[THE PROBLEM] All lines of the data shown below should be output exactly as they stand.

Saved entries
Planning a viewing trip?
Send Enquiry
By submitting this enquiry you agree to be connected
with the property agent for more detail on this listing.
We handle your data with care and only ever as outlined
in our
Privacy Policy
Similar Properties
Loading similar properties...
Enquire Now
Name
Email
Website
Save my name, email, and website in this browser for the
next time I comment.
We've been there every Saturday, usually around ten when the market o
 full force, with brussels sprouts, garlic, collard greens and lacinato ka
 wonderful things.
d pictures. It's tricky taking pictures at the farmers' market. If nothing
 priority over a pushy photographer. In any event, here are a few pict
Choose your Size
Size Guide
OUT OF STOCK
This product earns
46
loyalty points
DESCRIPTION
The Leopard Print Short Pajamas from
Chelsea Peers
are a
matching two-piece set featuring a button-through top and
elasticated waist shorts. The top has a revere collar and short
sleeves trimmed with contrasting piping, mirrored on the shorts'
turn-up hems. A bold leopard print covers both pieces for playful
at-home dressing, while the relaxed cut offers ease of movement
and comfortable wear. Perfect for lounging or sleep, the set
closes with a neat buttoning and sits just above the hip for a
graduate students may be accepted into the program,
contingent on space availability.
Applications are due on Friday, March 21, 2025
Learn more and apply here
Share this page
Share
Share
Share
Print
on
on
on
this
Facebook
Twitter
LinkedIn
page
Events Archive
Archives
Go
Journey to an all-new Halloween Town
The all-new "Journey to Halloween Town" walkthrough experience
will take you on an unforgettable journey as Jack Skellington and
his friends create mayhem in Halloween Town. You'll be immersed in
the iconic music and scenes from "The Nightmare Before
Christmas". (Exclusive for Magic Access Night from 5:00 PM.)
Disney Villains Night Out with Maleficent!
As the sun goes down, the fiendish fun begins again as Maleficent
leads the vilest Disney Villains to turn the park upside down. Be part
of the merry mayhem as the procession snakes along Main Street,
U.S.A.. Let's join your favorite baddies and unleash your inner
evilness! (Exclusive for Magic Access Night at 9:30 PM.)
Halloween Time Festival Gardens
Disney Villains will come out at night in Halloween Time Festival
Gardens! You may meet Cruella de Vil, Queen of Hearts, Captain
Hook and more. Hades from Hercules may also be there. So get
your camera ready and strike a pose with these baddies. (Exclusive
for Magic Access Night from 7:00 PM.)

[SOLUTION TO THIS EXERCISE]
Planning a viewing trip?
Send Enquiry
By submitting this enquiry you agree to be connected
with the property agent for more detail on this listing.
We handle your data with care and only ever as outlined
in our
Privacy Policy
Similar Properties
Loading similar properties...
Enquire Now
Name
Email
Website
Save my name, email, and website in this browser for the
next time I comment.
We've been there every Saturday, usually around ten when the market o
 full force, with brussels sprouts, garlic, collard greens and lacinato ka
 wonderful things.
d pictures. It's tricky taking pictures at the farmers' market. If nothing
 priority over a pushy photographer. In any event, here are a few pict
Choose your Size
Size Guide
OUT OF STOCK
This product earns
46
loyalty points
DESCRIPTION
The Leopard Print Short Pajamas from
Chelsea Peers
are a
matching two-piece set featuring a button-through top and
elasticated waist shorts. The top has a revere collar and short
sleeves trimmed with contrasting piping, mirrored on the shorts'
turn-up hems. A bold leopard print covers both pieces for playful
at-home dressing, while the relaxed cut offers ease of movement
and comfortable wear. Perfect for lounging or sleep, the set
closes with a neat buttoning and sits just above the hip for a
graduate students may be accepted into the program,
contingent on space availability.
Applications are due on Friday, March 21, 2025
Learn more and apply here
Share this page
Share
Share
Share
Print
on
on
on
this
Facebook
Twitter
LinkedIn
page
Events Archive
Archives
Go
Journey to an all-new Halloween Town
The all-new "Journey to Halloween Town" walkthrough experience
will take you on an unforgettable journey as Jack Skellington and
his friends create mayhem in Halloween Town. You'll be immersed in
the iconic music and scenes from "The Nightmare Before
Christmas". (Exclusive for Magic Access Night from 5:00 PM.)
Disney Villains Night Out with Maleficent!
As the sun goes down, the fiendish fun begins again as Maleficent
leads the vilest Disney Villains to turn the park upside down. Be part
of the merry mayhem as the procession snakes along Main Street,
U.S.A.. Let's join your favorite baddies and unleash your inner
evilness! (Exclusive for Magic Access Night at 9:30 PM.)
Halloween Time Festival Gardens
Disney Villains will come out at night in Halloween Time Festival
Gardens! You may meet Cruella de Vil, Queen of Hearts, Captain
Hook and more. Hades from Hercules may also be there. So get
your camera ready and strike a pose with these baddies. (Exclusive
for Magic Access Night from 7:00 PM.)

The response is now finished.